The proposed solution will bridge information gaps in distribution channels, help coordinate the total marketing system, and adjust products and services to customer needs. Both advertising and personal selling, discussed in the next, are integral components of the communications mix (Timmons and Spinelli 102) A major problem in marketing-communications strategy is deciding how much to spend on advertising. Although optimal decisions are impossible, by considering the situation logically and noting relationships among advertising and personal-selling components, improved allocation of resources can be achieved (Timmons and Spinelli 59).

Even if data are not available, it behooves management to think of the total promotional task and match resources with market potential. For example, with a relatively small budget many alternatives are not feasible. Once a total budget is set, management should think in terms of the possible impact of different combinations: the extremes of spending the total budget on advertising or on personal selling, and the results expected from different combinations of each. Here again, although it is impossible to get precise data, management estimates can be made. There is at least an advantage to thinking in terms of inputs of alternative mixtures and resulting outputs (Paley 62).
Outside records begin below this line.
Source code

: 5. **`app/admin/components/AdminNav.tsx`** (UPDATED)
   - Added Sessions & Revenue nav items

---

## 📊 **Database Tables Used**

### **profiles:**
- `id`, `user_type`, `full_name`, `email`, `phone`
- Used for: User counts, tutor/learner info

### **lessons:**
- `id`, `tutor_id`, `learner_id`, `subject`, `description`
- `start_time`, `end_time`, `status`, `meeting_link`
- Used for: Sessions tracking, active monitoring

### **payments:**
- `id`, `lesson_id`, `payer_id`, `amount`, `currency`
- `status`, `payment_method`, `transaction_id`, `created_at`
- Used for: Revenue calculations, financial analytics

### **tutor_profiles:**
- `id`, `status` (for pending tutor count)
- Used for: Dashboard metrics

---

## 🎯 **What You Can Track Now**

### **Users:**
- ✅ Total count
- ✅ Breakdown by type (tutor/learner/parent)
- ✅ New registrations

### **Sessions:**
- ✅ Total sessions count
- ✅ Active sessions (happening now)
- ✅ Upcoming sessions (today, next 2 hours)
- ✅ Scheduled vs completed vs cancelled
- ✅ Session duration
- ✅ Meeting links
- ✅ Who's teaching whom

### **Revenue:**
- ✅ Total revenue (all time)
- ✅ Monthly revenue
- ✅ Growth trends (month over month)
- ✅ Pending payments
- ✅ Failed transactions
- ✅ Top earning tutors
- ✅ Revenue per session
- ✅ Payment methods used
A central-systems problem of marketing management is to combine all the marketing elements and resources into a marketing mix that will insure the achievement of such corporate goals as profit, volume, image, reputation, and return on investment by satisfying consumer wants and needs (Timmons and Spinelli 104). The marketing mix is the result of blending, compounding, and mixing marketing factors into an integrated whole at a particular period of time. It implies that all of the marketing elements have been arranged on a planned basis. The mix is the results of the application of creative skills of marketing management and requires a systems perspective. It results in the total bundle of utilities actually purchased by consumers in selecting products and services, and it is concerned with such factors (Doyle and Stern 32).

Conclusion

New venture, video and audio ads, will help marketers to solve the main problem: reach potential consumers and promote their products. Even so, such problems as allocating budgets among media, or among campaigns within a medium, present formidable challenges. Some general models and concepts useful in arriving at such decisions are presented. Functions relating-sales, profits, and advertising expenditures are discussed in general and as they relate to different media. The use of a payoff matrix and game-theory concepts in setting advertising budgets, and problems of measuring advertising effectiveness, are examined. If management, therefore, can identify significant traits that indicate sales success, and test applicants for them, sales productivity should be increased. To do this, some companies compare the characteristics of their most and least successful salesmen. Others start with sales tasks and objectives and impute the traits required. Still others rely on general lists of characteristics of successful salesmen, and try to establish tests that determine whether applicants have these traits.

Works Cited

Doyle, P., Stern, Ph. Marketing Management and Strategy. Financial Times/ Prentice Hall; 4 edition, 2006.

Fill, C. Marketing Communication: Contexts, Contents, and Strategies 2 edn. Upper Saddle River, NJ: Prentice Hall, 1999.

Mullins, J. The New Business Road Test. Financial Times/ Prentice Hall; 2 edition, 2006.

Paley, N. The Manager’s Guide to Competitive Marketing Strategies. Thorogood, 2006.

Timmons, J.A., Spinelli, S. New Venture Creation: Entrepreneurship for the 21st Century. McGraw-Hill Higher Education; 7 edition, 2006.